- The request -
Write out every line of the data below word for word, omitting the pictures.

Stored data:
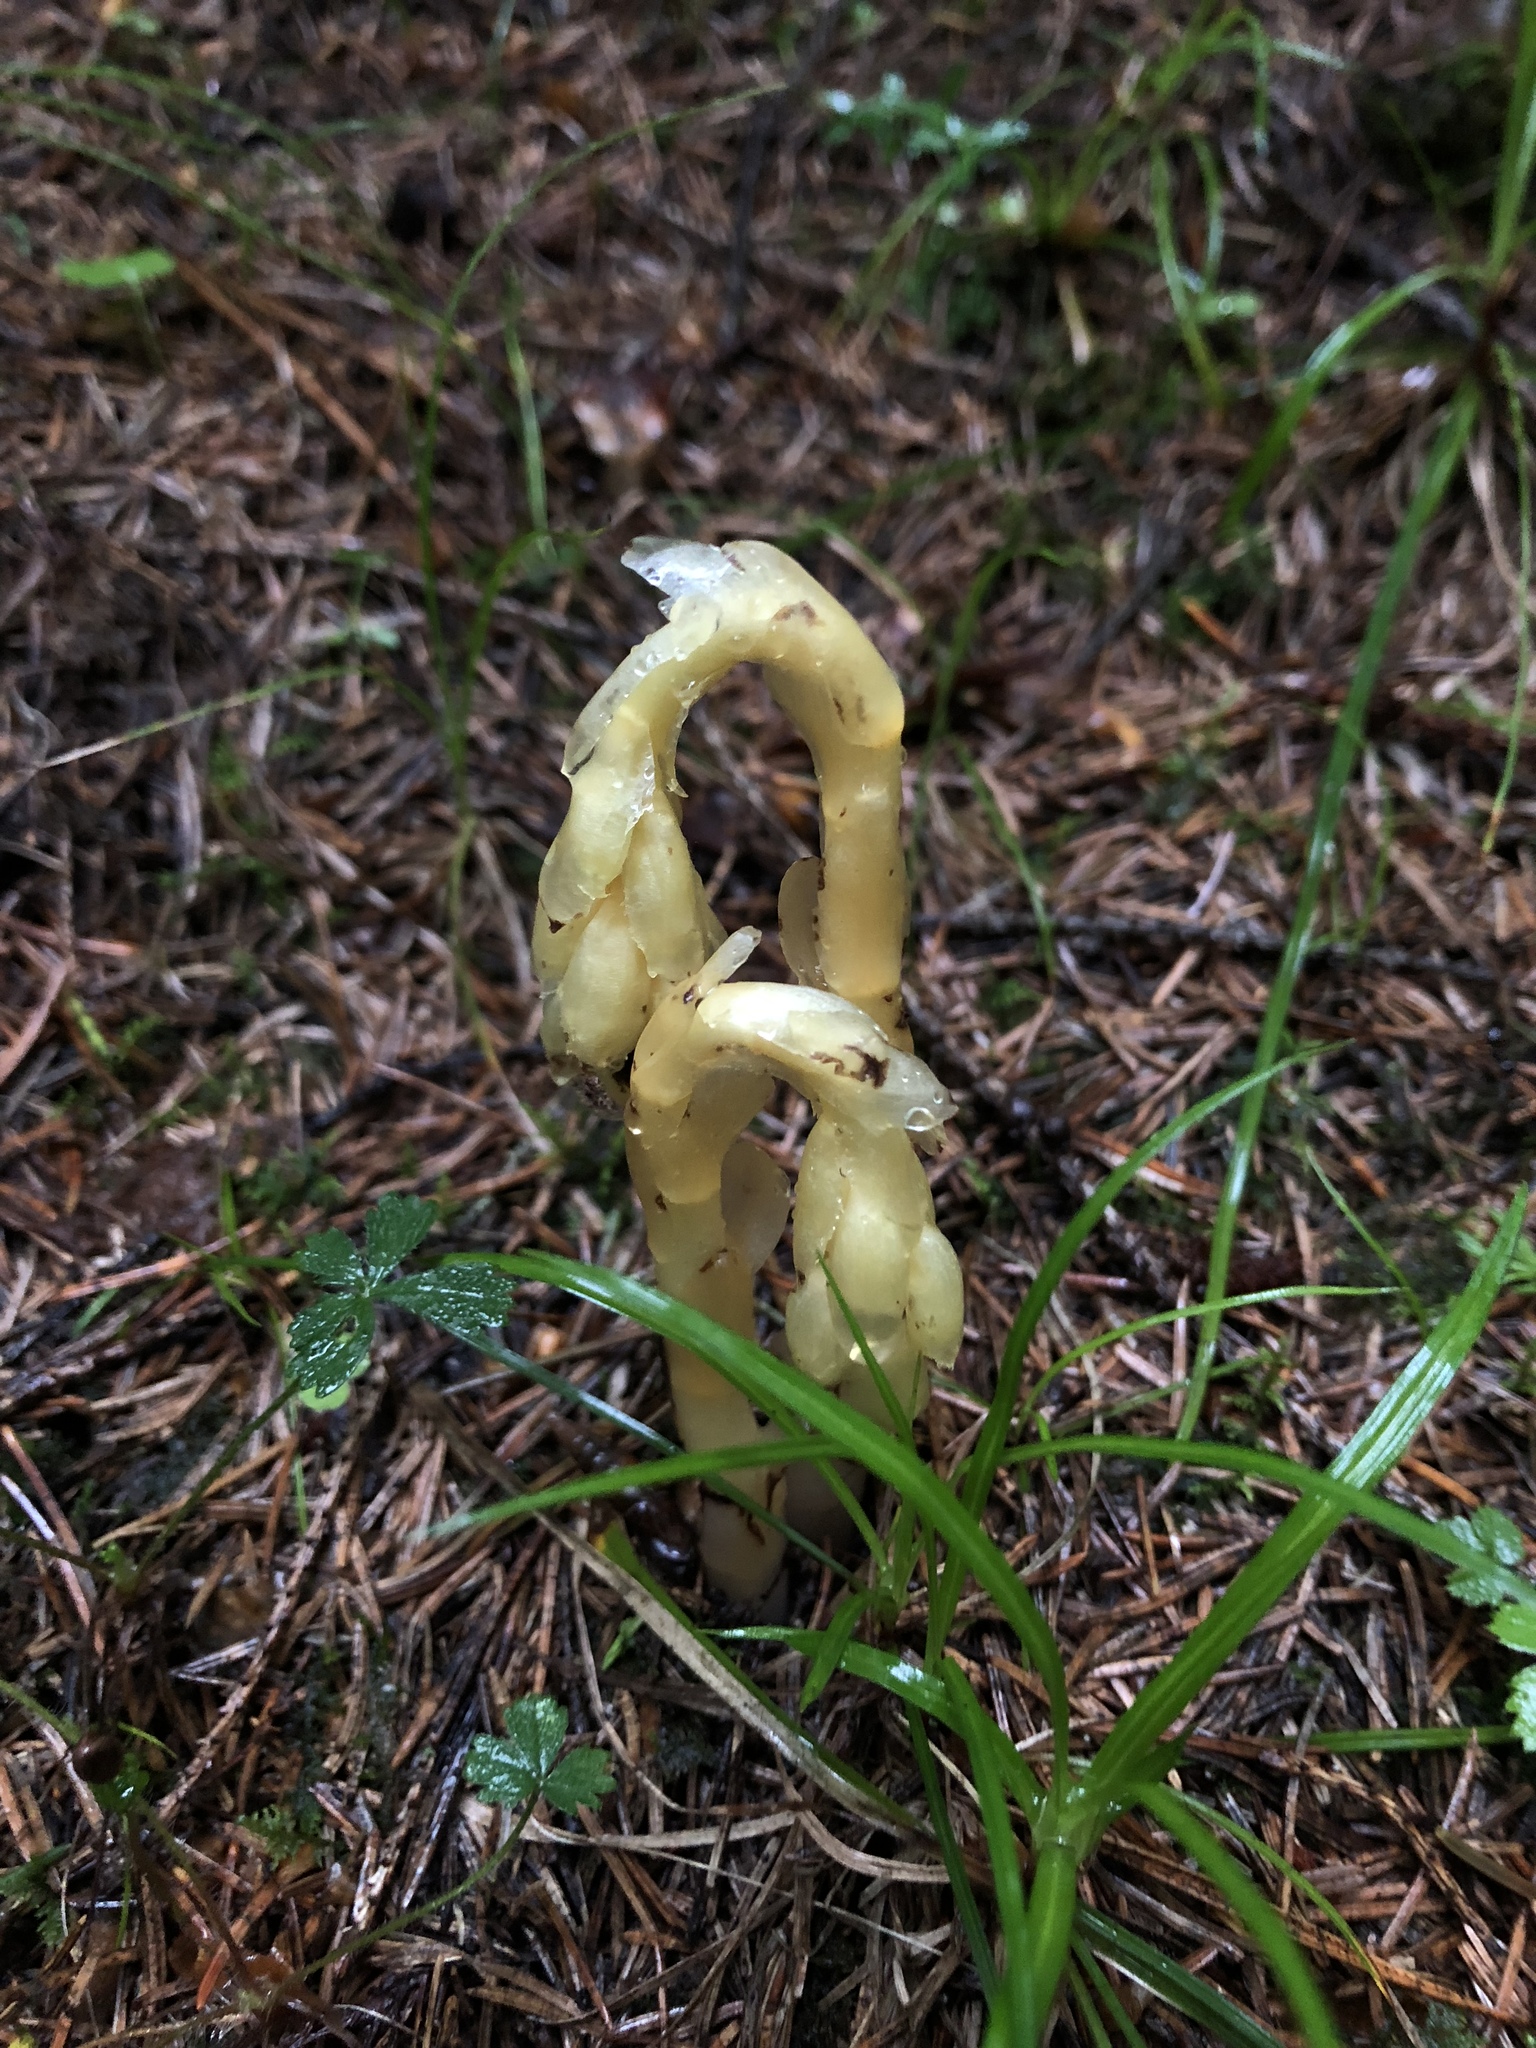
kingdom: Plantae
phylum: Tracheophyta
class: Magnoliopsida
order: Ericales
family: Ericaceae
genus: Hypopitys
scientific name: Hypopitys monotropa
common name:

- Full solution -
kingdom: Plantae
phylum: Tracheophyta
class: Magnoliopsida
order: Ericales
family: Ericaceae
genus: Hypopitys
scientific name: Hypopitys monotropa
common name:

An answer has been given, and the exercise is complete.